Zurzeit reden wieder viele Leute von der "Mitte" der Gesellschaft. Offenbar wissen sie, wovon sie sprechen, können von der Mitte aus den gesamten Raum wahrnehmen. Denn gleichzeitig warnen sie vor der Ausgrenzung sogenannter Randgruppen oder wollen die Ränder des beschriebenen Bereiches vor Eindringlingen schützen. Neulich, in einer "mittigen" Runde, diskutierten ein paar Leute folgende Frage: Meint der Begriff die Mitte einer Linie, zwischen "links" und "rechts" oder zwischen "oben" und "unten"? Ist die Mitte das Zentrum eines Kreises oder gar einer Kugel?
Arnd Brummer
Unterschiedliche Standpunkte und Perspektiven öffnen neue Pfade. Neugierige Wanderer sehen in jeder "Grenze" eine Herausforderung: Wie es wohl jenseits dieser Line weitergeht? Das ist auf dieser Erde seit uralten Zeiten der natürlichste Zustand, lange bevor der Mensch die "zentrale" Rolle übernahm. Der Wert der "menschlichen" Entwicklung resultierte aus der Erkenntnis, dass die "Mitte des Lebens" variabel ist, dass "Grenze" nicht Ende, sondern Anfang bedeutet: Über Meere und Berge führte der Weg in die Zukunft. Dazu musste eben ein Floß erfunden und das Klettern trainiert werden.
"Ubi bene, ibi patria"
Die "Halt"- und "Stopp"-Rufer standen stets am Rand. Oft genug waren sie Vasallen von Herrschern, für die Grenzen Zeichen ihrer Machtansprüche darstellten. Ihre Gewalt konnte die Bewegung der Freien und Neugierigen erheblich behindern, manchmal auch über mehrere Jahrhunderte hinweg. Einen absoluten Stillstand erreichten sie nie.

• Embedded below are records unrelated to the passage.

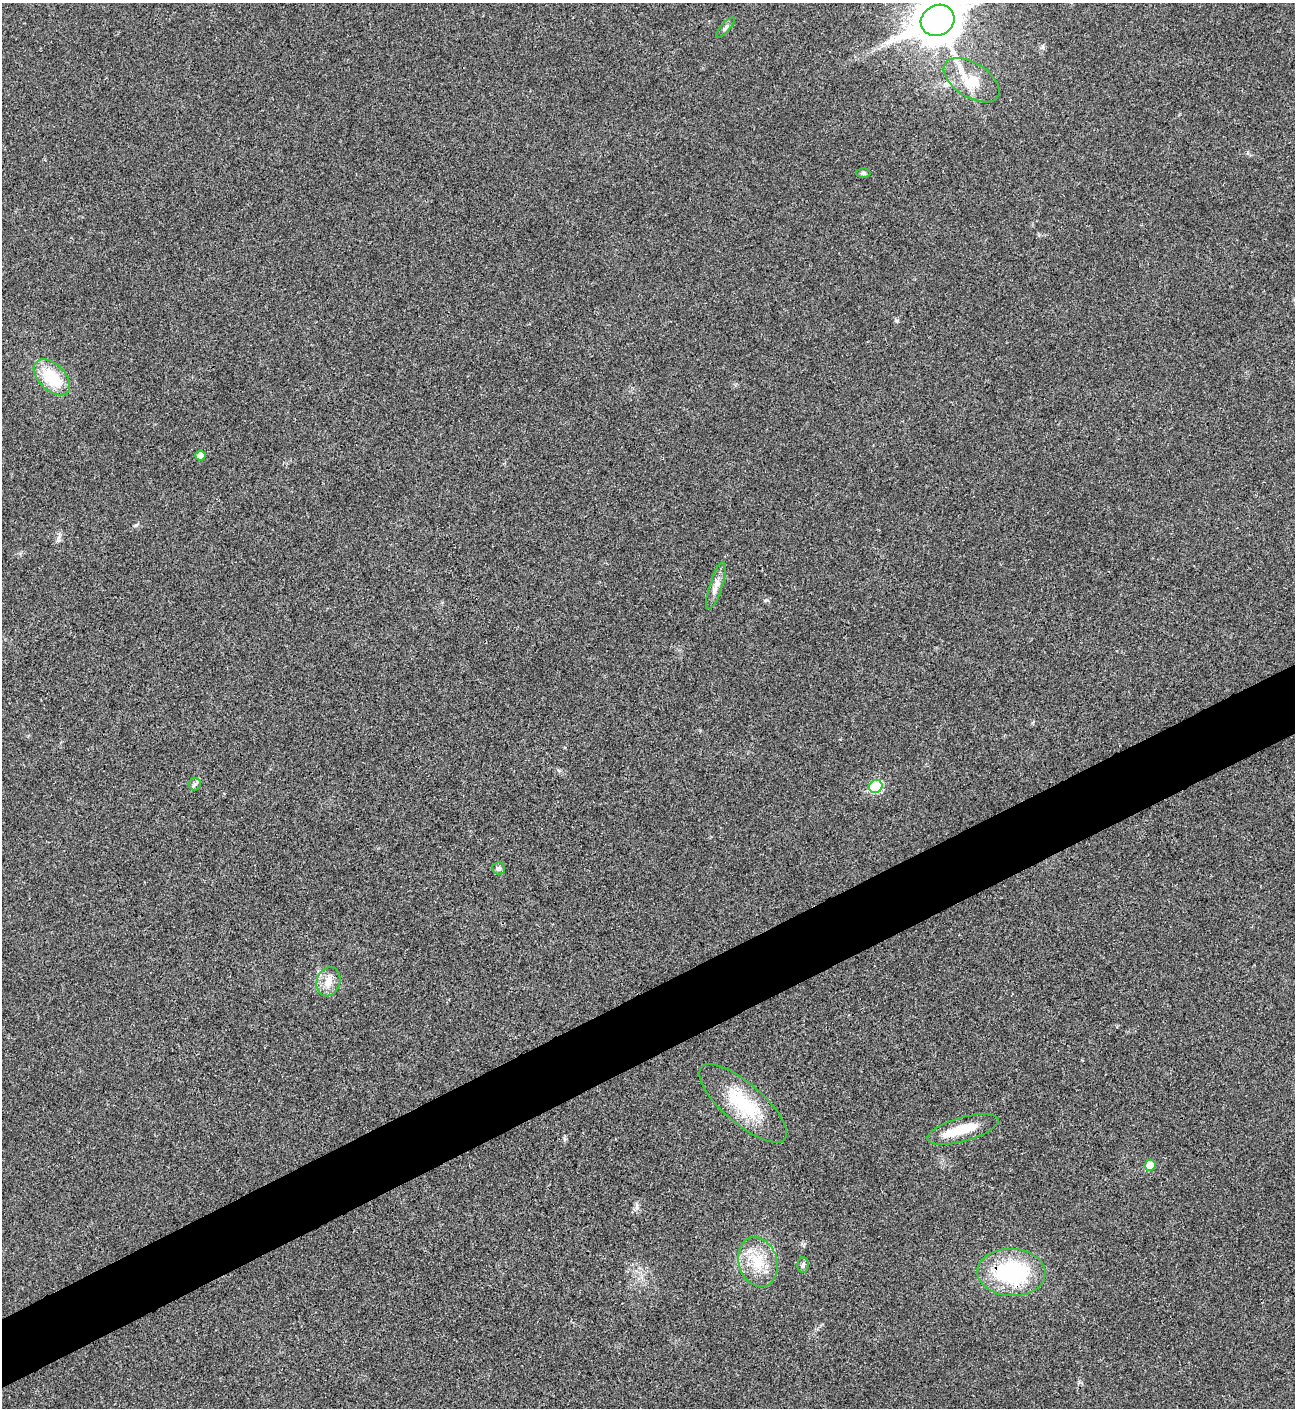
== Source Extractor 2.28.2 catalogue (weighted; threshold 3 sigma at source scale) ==
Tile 7 of 4 x 4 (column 3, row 2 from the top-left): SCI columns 2883-4175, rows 2815-4220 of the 5625 x 5637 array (HDU 1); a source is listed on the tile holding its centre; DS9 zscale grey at full resolution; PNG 1297 x 1410 px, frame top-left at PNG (2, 3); each listed source drawn as its Kron ellipse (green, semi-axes under 4 px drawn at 4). Shown black and unused: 5% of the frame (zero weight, under 3 of 4 exposures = <1% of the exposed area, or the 3 px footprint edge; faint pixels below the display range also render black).
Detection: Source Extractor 2.28.2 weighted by HDU 2 'WHT'; one run over the whole footprint, this tile lists its part. Background 0.0192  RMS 0.0056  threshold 0.0252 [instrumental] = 3 sigma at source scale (4.5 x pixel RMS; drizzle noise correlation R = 1.50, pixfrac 1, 0.05/0.05 arcsec/px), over >= 5 px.
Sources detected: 18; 1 inside a brighter object's white glare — neither listed nor drawn; the other 17 listed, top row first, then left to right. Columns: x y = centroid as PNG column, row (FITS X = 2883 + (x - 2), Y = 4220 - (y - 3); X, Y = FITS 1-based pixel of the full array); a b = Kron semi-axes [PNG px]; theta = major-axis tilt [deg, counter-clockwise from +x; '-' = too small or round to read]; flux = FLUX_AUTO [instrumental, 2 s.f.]
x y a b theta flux
938 20 17 15 28 2000
725 28 13 4 49 1.6
972 80 31 17 -33 19
863 173 7 5 0 1.2
52 377 22 13 -45 24
200 455 5 5 - 3.7
716 586 25 6 72 4.5
195 784 6 6 - 1.2
876 786 7 6 - 34
499 868 6 6 - 1.3
328 982 15 11 71 6.1
743 1103 55 20 -41 33
963 1129 37 12 16 15
1150 1165 5 5 - 11
758 1262 25 19 -72 17
803 1265 8 5 88 1.2
1011 1272 34 23 -2 57
Overlapping masked pixels (flux is a lower limit): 1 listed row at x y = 1011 1272
Isophote crosses this tile's border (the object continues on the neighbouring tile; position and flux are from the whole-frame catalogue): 1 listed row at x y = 938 20
Unlisted compact peaks at least as high as the median listed source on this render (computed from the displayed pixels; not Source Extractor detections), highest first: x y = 897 321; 136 525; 767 600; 637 1208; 58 540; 564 1138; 1043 47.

Dies gelang weder den römischen Kaisern mit dem "Limes", noch wird es Präsident Trump mit "the wall" an der mexikanischen Grenze schaffen. Die Beispiele belegen, dass Menschen "Grenze" stets als eine Markierung für andere betrachteten – nicht für die eigenen Ansprüche und Interessen. Das gilt für Kaiser und US-Präsidenten ebenso wie für Hungrige und Verfolgte.

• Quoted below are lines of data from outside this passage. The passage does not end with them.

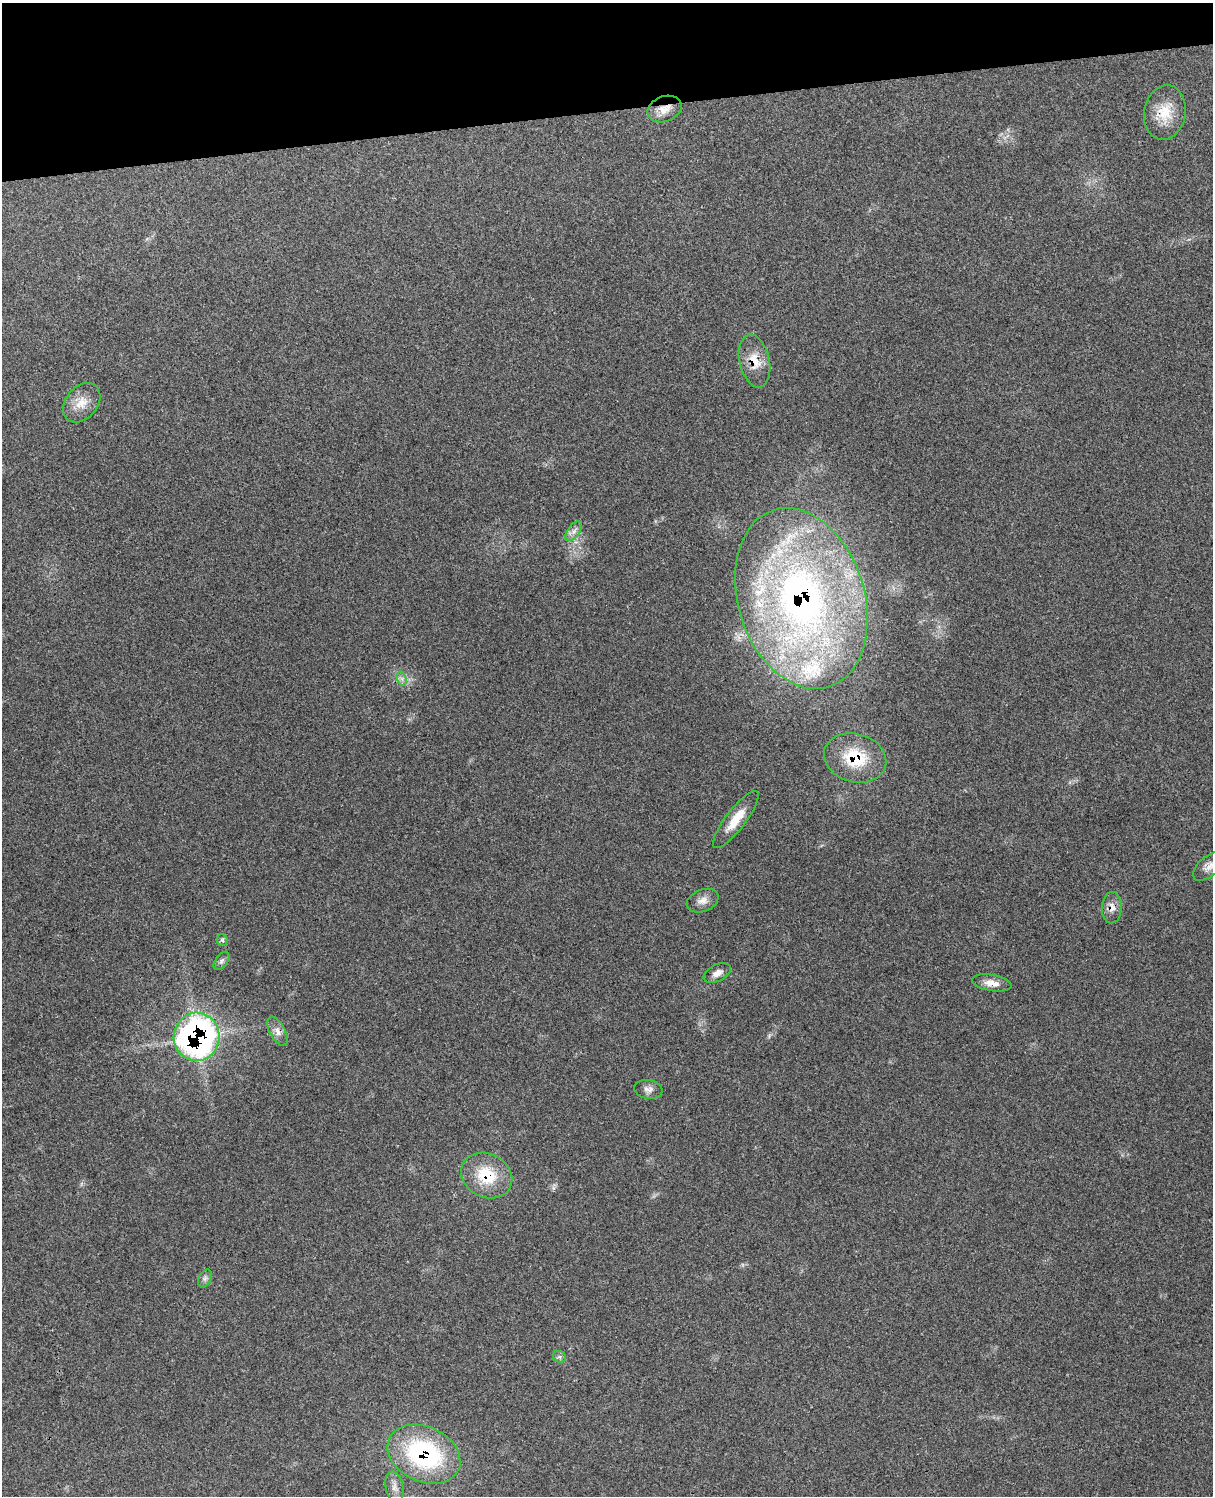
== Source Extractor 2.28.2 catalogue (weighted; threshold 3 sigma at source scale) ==
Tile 3 of 4 x 3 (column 3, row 1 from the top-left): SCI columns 2539-3749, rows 3154-4647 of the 5085 x 4920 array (HDU 1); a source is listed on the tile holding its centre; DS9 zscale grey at full resolution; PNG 1215 x 1498 px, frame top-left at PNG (2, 3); each listed source drawn as its Kron ellipse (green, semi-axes under 4 px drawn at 4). Shown black and unused: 7% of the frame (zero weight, under 3 of 4 exposures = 6% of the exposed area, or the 3 px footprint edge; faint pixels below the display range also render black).
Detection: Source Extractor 2.28.2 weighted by HDU 2 'WHT'; one run over the whole footprint, this tile lists its part. Background 0.27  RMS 0.0091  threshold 0.0411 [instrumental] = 3 sigma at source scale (4.5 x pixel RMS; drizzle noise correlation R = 1.50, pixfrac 1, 0.05/0.05 arcsec/px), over >= 5 px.
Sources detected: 26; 2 inside a brighter listed object's ellipse — not listed separately; the other 24 listed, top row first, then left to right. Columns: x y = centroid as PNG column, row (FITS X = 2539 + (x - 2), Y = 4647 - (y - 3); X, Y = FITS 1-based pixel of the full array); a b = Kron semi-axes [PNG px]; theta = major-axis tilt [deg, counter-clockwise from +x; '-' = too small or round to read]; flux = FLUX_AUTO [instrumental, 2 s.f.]
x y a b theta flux
664 109 18 12 21 11
1165 112 27 20 79 24
754 361 27 15 -77 18
82 403 22 16 50 14
574 531 11 6 53 3.9
801 598 93 63 -73 460
402 679 7 4 -72 2.6
855 758 32 24 -17 44
736 819 35 10 53 18
1209 866 19 10 39 7.3
703 901 16 11 21 7
1112 908 16 10 88 7.3
222 940 6 5 - 1.8
222 961 10 6 53 2.9
717 973 14 8 27 6
992 983 20 8 -10 8.7
277 1031 16 7 -61 6.3
197 1037 24 23 - 320
648 1089 14 9 -8 5
487 1175 27 21 -28 36
205 1278 9 6 63 2.6
559 1357 6 6 - 2.1
424 1454 38 27 -25 130
394 1487 16 8 -78 6.6
Overlapping masked pixels (flux is a lower limit): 9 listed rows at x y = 664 109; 754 361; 801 598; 855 758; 1112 908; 277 1031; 197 1037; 487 1175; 424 1454
Isophote crosses this tile's border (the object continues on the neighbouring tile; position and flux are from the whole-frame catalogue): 1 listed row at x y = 1209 866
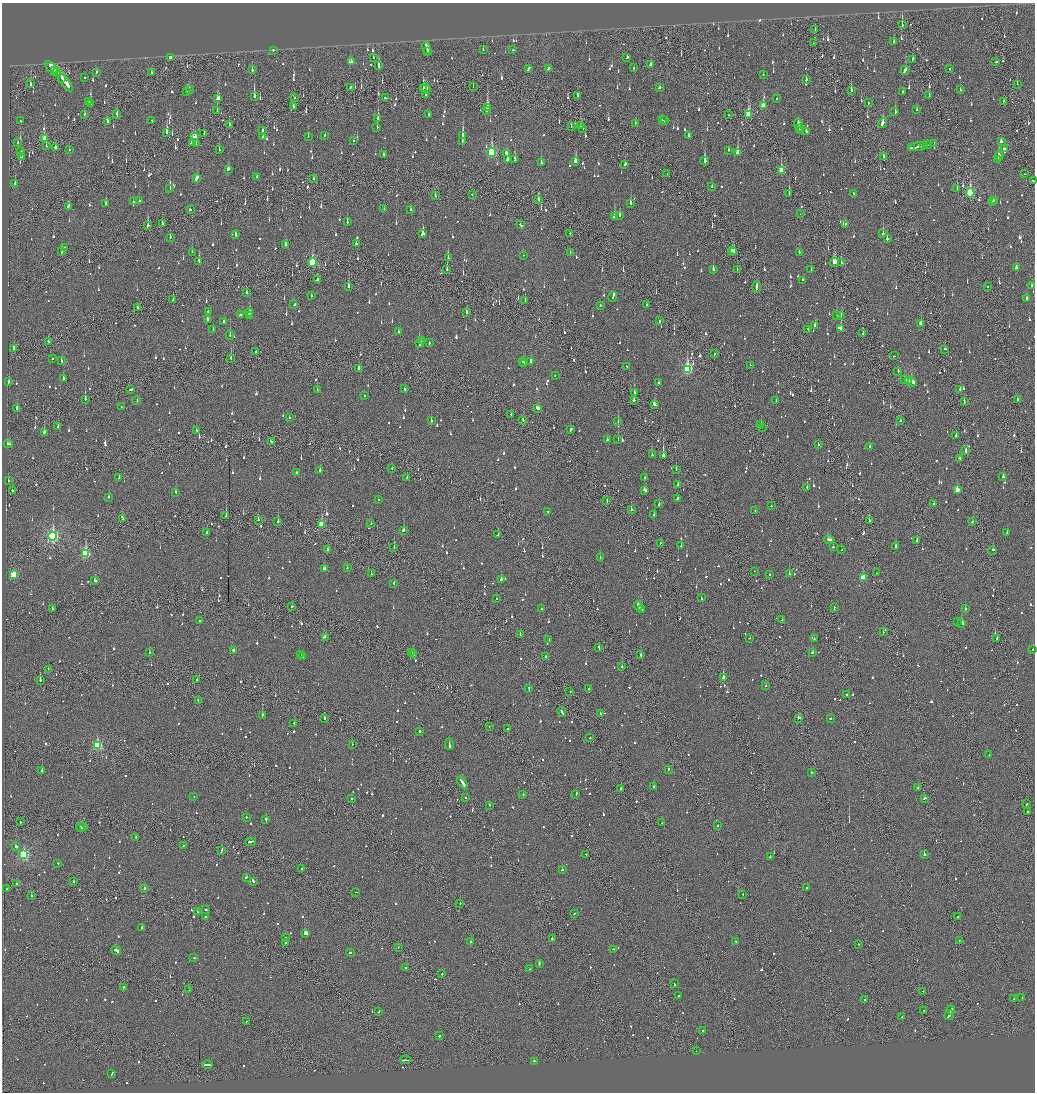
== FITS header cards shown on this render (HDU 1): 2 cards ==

Menschen wollen inmitten von Menschen sein – am besten dort, wo es ihnen gut geht. "Ubi bene, ibi patria" – "Wo es mir gut geht, bin ich zu Hause", schrieb der Satiriker Aristophanes (die originale, griechische Schreibweise wirkt so fremd, dass ich ihn hier wie fast alle lateinisch zitiere). In einer demokratischen Gesellschaft heißt deshalb "Mitte": Das gilt für alle. In der französischen Nationalversammlung wurde nach der Revolution von 1789 die Vielfalt der "Mitten" bis heute unübertroffen klar formuliert: "Die Freiheit besteht darin, alles tun zu können, was einem anderen nicht schadet. So hat die Ausübung der natürlichen Rechte eines jeden Menschen nur die Grenzen, die den anderen Gliedern der Gesellschaft den Genuss der gleichen Rechte sichern. Diese Grenzen können allein durch Gesetz festgelegt werden." Tusch! Die Mitte ist eine Kugel im Weltraum der Freiheit!